*** Opening of RECORDS SHOWN ***
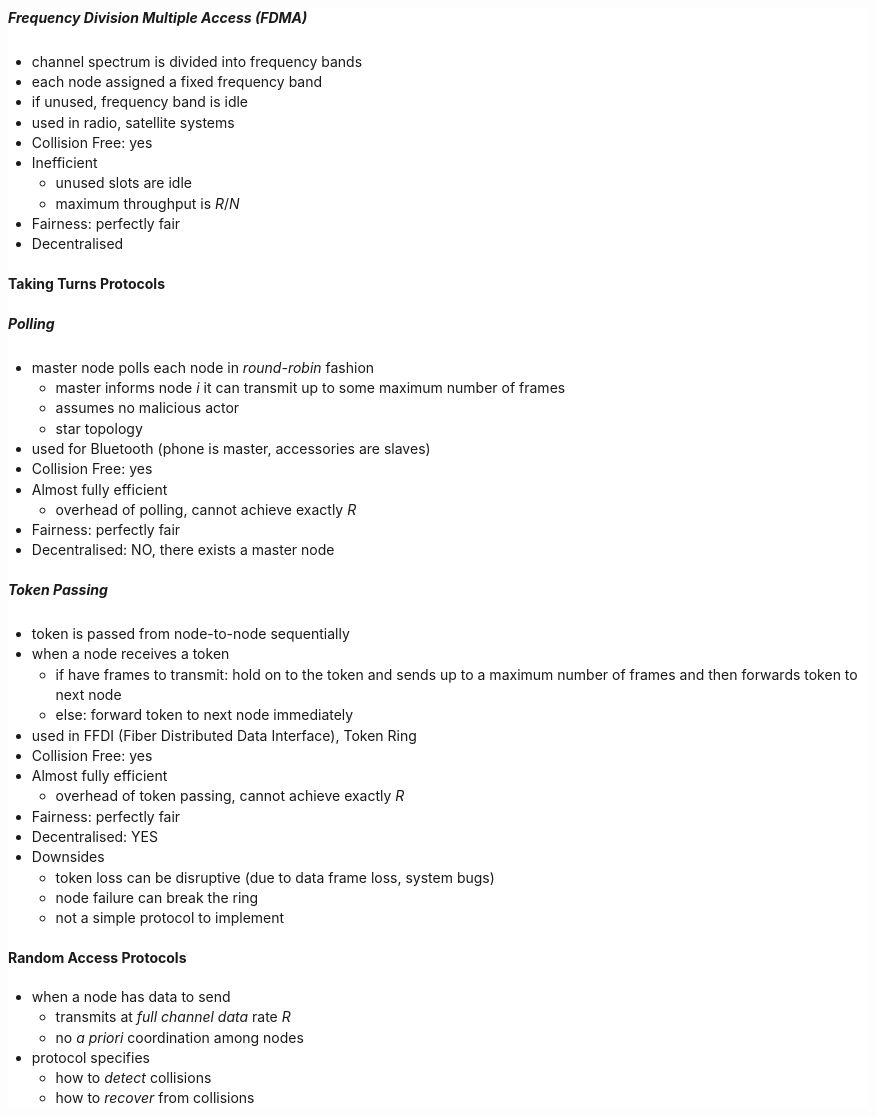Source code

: ##### Frequency Division Multiple Access (FDMA)

- channel spectrum is divided into frequency bands
- each node assigned a fixed frequency band
- if unused, frequency band is idle
- used in radio, satellite systems
- Collision Free: yes
- Inefficient
    - unused slots are idle
    - maximum throughput is $R/N$
- Fairness: perfectly fair
- Decentralised

#### Taking Turns Protocols

##### Polling

- master node polls each node in *round-robin* fashion
    - master informs node $i$ it can transmit up to some maximum number of frames
    - assumes no malicious actor
    - star topology
- used for Bluetooth (phone is master, accessories are slaves)
- Collision Free: yes
- Almost fully efficient
    - overhead of polling, cannot achieve exactly $R$
- Fairness: perfectly fair
- Decentralised: NO, there exists a master node

##### Token Passing

- token is passed from node-to-node sequentially
- when a node receives a token
    - if have frames to transmit: hold on to the token and sends up to a maximum number of frames and then forwards token to next node
    - else: forward token to next node immediately
- used in FFDI (Fiber Distributed Data Interface), Token Ring
- Collision Free: yes
- Almost fully efficient
    - overhead of token passing, cannot achieve exactly $R$
- Fairness: perfectly fair
- Decentralised: YES
- Downsides
    - token loss can be disruptive (due to data frame loss, system bugs)
    - node failure can break the ring
    - not a simple protocol to implement

#### Random Access Protocols

- when a node has data to send
    - transmits at *full channel data* rate $R$
    - no *a priori* coordination among nodes
- protocol specifies
    - how to *detect* collisions
    - how to *recover* from collisions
*** Close of RECORDS SHOWN ***
:: WHAT TO PRODUCE ::
Switch "idle" to "inactive" in everything from the line containing "Multiple Access (FDMA)" down to the line containing "##### Polling", and reproduce only those lines with nothing else changed.

:: ANSWER FOR THIS EXERCISE ::
: ##### Frequency Division Multiple Access (FDMA)

- channel spectrum is divided into frequency bands
- each node assigned a fixed frequency band
- if unused, frequency band is inactive
- used in radio, satellite systems
- Collision Free: yes
- Inefficient
    - unused slots are inactive
    - maximum throughput is $R/N$
- Fairness: perfectly fair
- Decentralised

#### Taking Turns Protocols

##### Polling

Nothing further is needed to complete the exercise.